Harking back to Judge Hand’s definition, the creator has to provide “enough” distinction for the character to make the claim. The more the better, though how much is sufficient …?

Fixation on character

Fixation in a tangible medium of expression is the next big element required for copyright protection of something. Sometimes that’s as simple as typing words on a page. But fixation can become complex and provide actually contestable legal questions if not done just so. Take the fixation requirement for a film, a big issue in the 9th Circuit decision above. It turned out to be a big factor in denying the actress her claimed right because she has no control over the fixation of her performance. The court assumed the production company had the control over when the camera rolled and sound was recorded. But did they? I’ve worked on enough sets to know that the “control” issue is a bit fluid here. Just when the camera starts and stops is not always in sync with the director’s requests. I’ve been involved in shoots where the footage we ended up using was taken from moments that the director wasn’t even aware that the camera was rolling, but, the performer was already giving a tear jerking performance perfect for the film moment.

Usually we cover those grey areas with contracts that convey all creative choices made by the crew to the ownership of the production. But on sets where the legal paperwork isn’t as solid the holes start to show, if you look. Who’s to say that the grip who takes over for the sound guy while he goes to the bathroom has the right sections in her contract that assigns her recording efforts to the producer?

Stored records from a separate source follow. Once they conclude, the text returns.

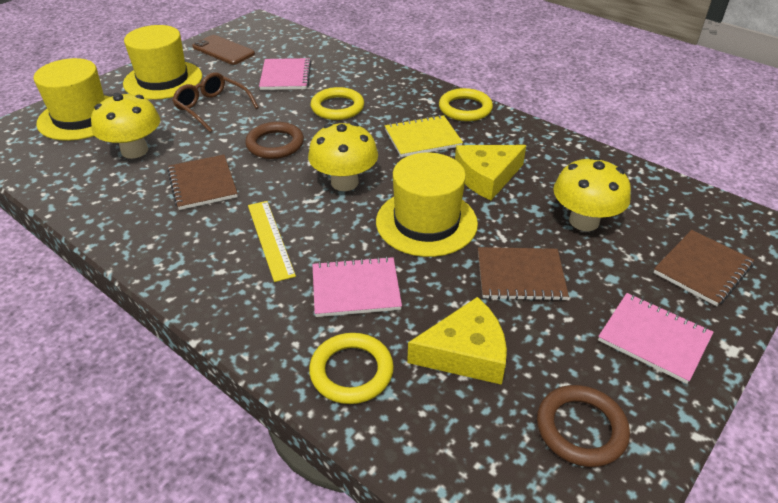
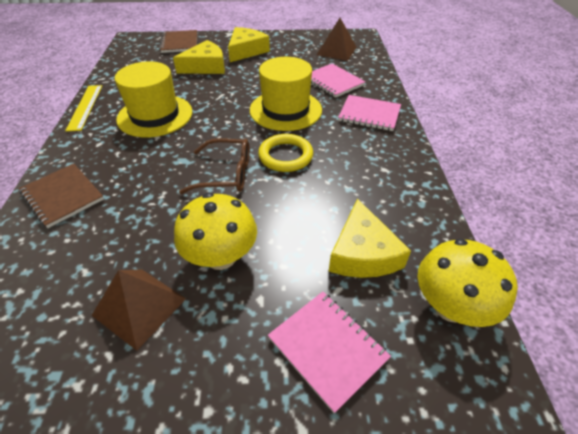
brown notebook: [167,155,238,210] [478,247,569,301] [653,230,754,306] = 3 -> [19,163,104,228] [159,30,197,53] = 2
brown phone: [192,35,255,65] = 1 -> none = 0
brown pyramid: none = 0 -> [91,270,186,351] [317,18,357,61] = 2
brown ring: [245,122,304,159] [537,385,630,467] = 2 -> none = 0
yellow cheese: [407,297,507,385] [455,145,526,200] = 2 -> [173,40,225,74] [228,27,270,62] [329,199,411,278] = 3
yellow hat: [34,58,109,141] [123,25,202,100] [376,153,478,257] = 3 -> [115,61,192,137] [250,57,322,131] = 2
yellow mushroom: [91,93,160,159] [308,122,378,191] [553,156,631,231] = 3 -> [174,193,257,270] [418,239,518,327] = 2
yellow notebook: [385,115,463,157] = 1 -> none = 0
yellow ring: [309,333,394,404] [311,87,364,120] [439,88,493,121] = 3 -> [258,134,313,172] = 1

If not, does the grip/sound person now have a copyright? Not according to the 9th Circuit at the moment, but, if shooting in Canada, say, she might have a case.)

In my opinion (you’ve seen that a lot in this article, haven’t you?) I think basing fixation on control or authorization is a trap that detracts from “legitimate” copyright instances. Looking to the whole “bootleg” area of the law (where an unauthorized fixation has occurred) shows some of the pitfalls involved in these questions.

Creating what matters to characters

As this column goes live I am currently on set for my short film (if all is going as planned) and I’m in control of rolling cameras capturing the portrayals of the five characters I have created for it. I wrote the script, but I collaborated with the actors with how those characters could best be made real. In the spirit of what is attributed to John Huston conveying on the set of The Other Side of the Wind, I prepare so I can expect to be surprised on set with portrayals and moments I could never have dreamed of. Will I worry about who actually owns the fictional character copyright of the resultant works? Not in the least. Hopefully I have papered over enough protection in my contracts. Right now I’m most worried about making as good a film as we possibly can for the audience to come. If these characters have a life after this project it will be a testament to how well I did my job in the first place, regardless of who eventually owns them. And that’s alright by me, since, as in everything, it depends.